#### [PROBLEM STATEMENT]
Return all the data exactly, keeping the pictures out.

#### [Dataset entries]
-*-*-

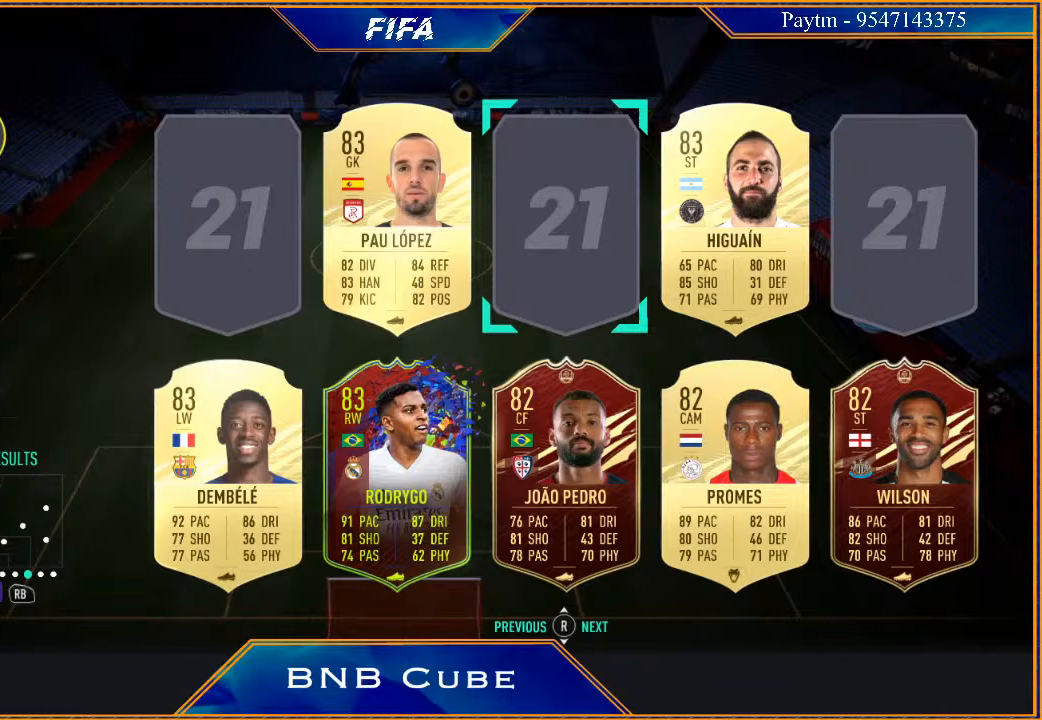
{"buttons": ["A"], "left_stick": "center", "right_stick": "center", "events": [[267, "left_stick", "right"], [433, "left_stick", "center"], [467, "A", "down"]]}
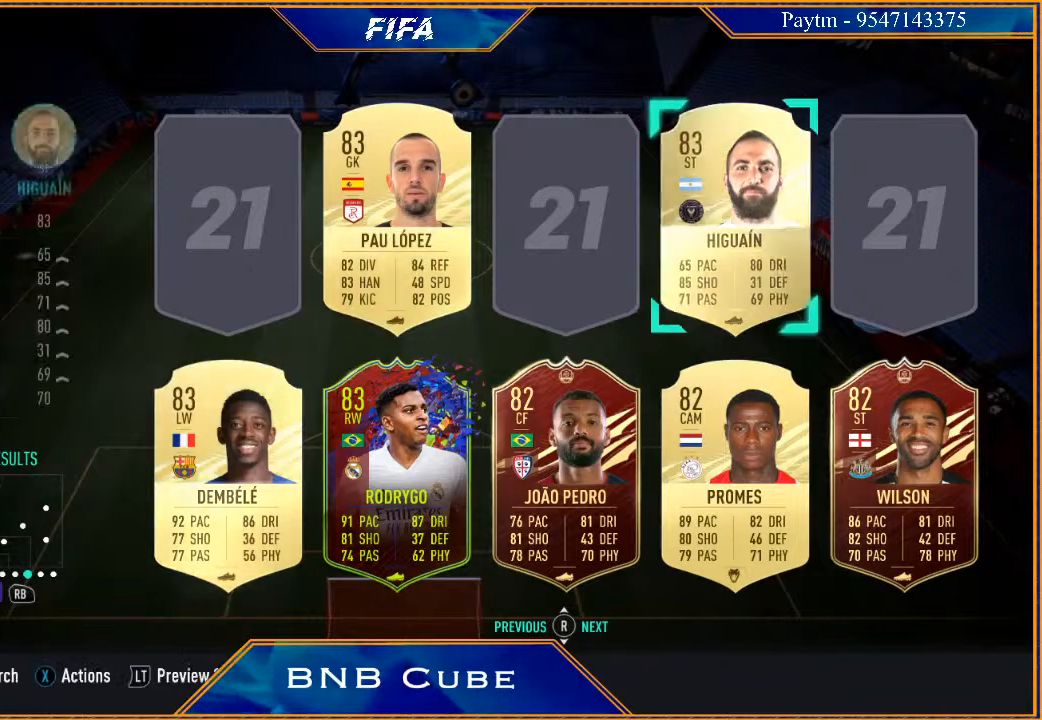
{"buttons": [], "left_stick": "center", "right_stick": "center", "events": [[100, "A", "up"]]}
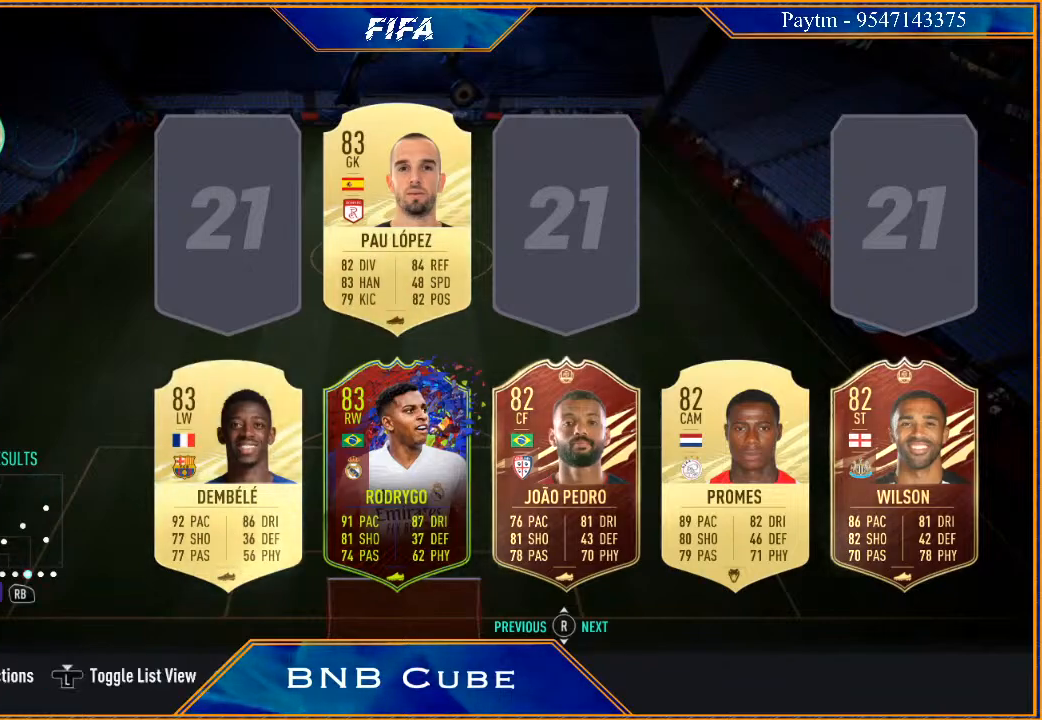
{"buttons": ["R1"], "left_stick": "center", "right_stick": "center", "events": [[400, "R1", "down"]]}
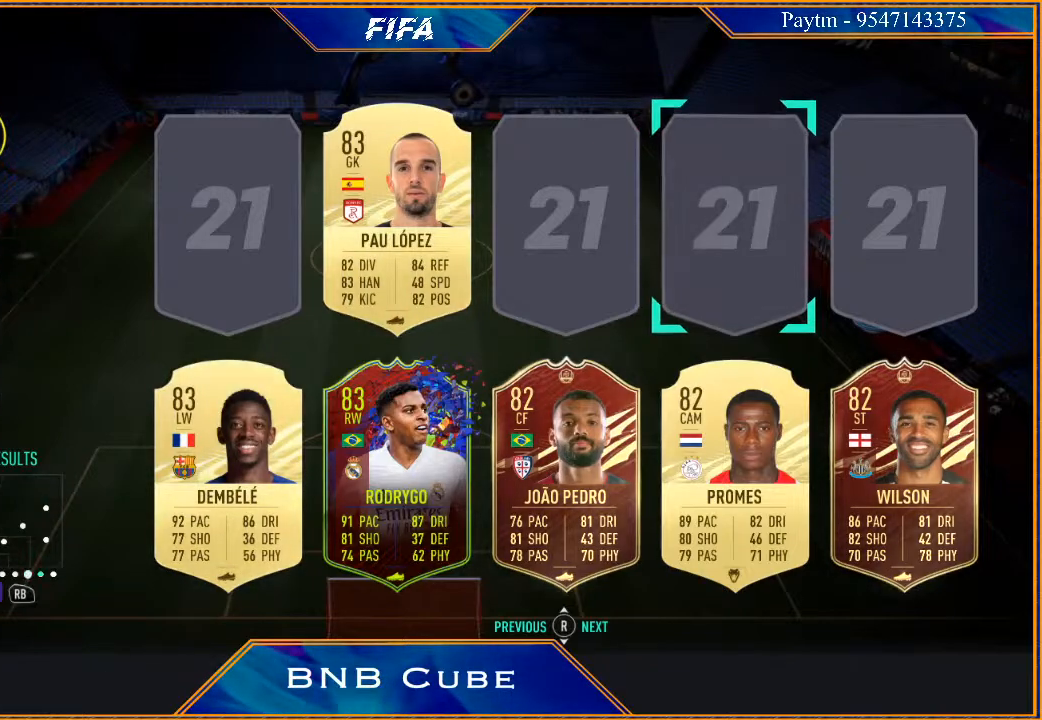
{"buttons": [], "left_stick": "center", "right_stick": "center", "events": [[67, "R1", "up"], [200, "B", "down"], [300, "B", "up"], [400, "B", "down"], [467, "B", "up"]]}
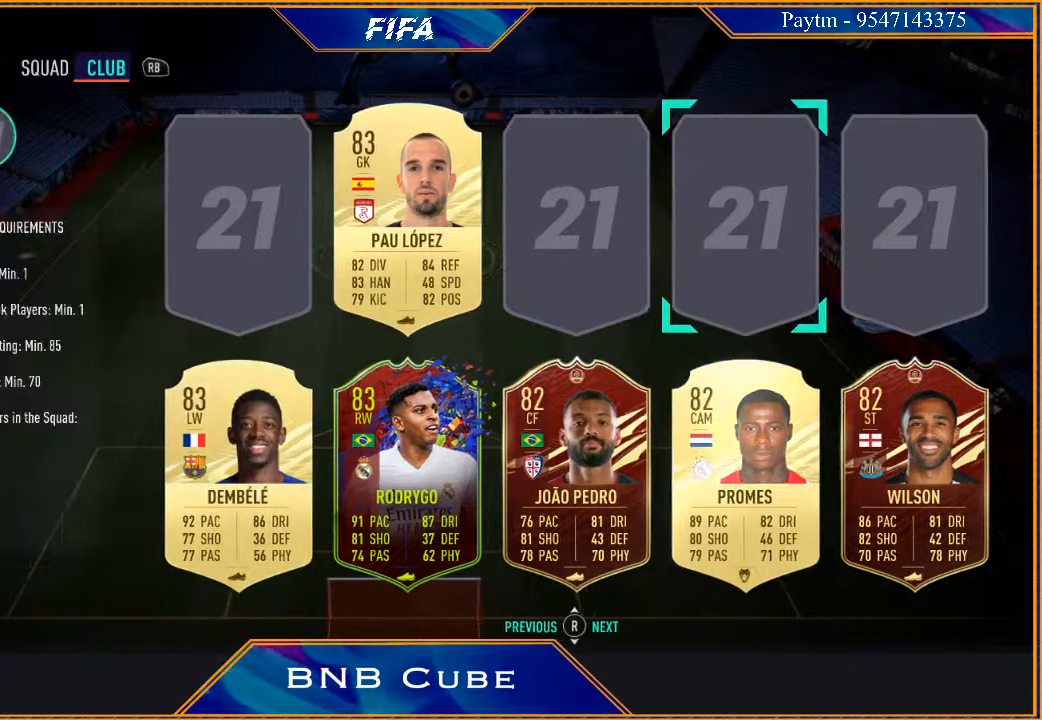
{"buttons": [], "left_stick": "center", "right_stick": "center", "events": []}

-*-*-

#### [SOLVED EXERCISE]
{"buttons": ["A"], "left_stick": "center", "right_stick": "center", "events": [[267, "left_stick", "right"], [433, "left_stick", "center"], [467, "A", "down"]]}
{"buttons": [], "left_stick": "center", "right_stick": "center", "events": [[100, "A", "up"]]}
{"buttons": ["R1"], "left_stick": "center", "right_stick": "center", "events": [[400, "R1", "down"]]}
{"buttons": [], "left_stick": "center", "right_stick": "center", "events": [[67, "R1", "up"], [200, "B", "down"], [300, "B", "up"], [400, "B", "down"], [467, "B", "up"]]}
{"buttons": [], "left_stick": "center", "right_stick": "center", "events": []}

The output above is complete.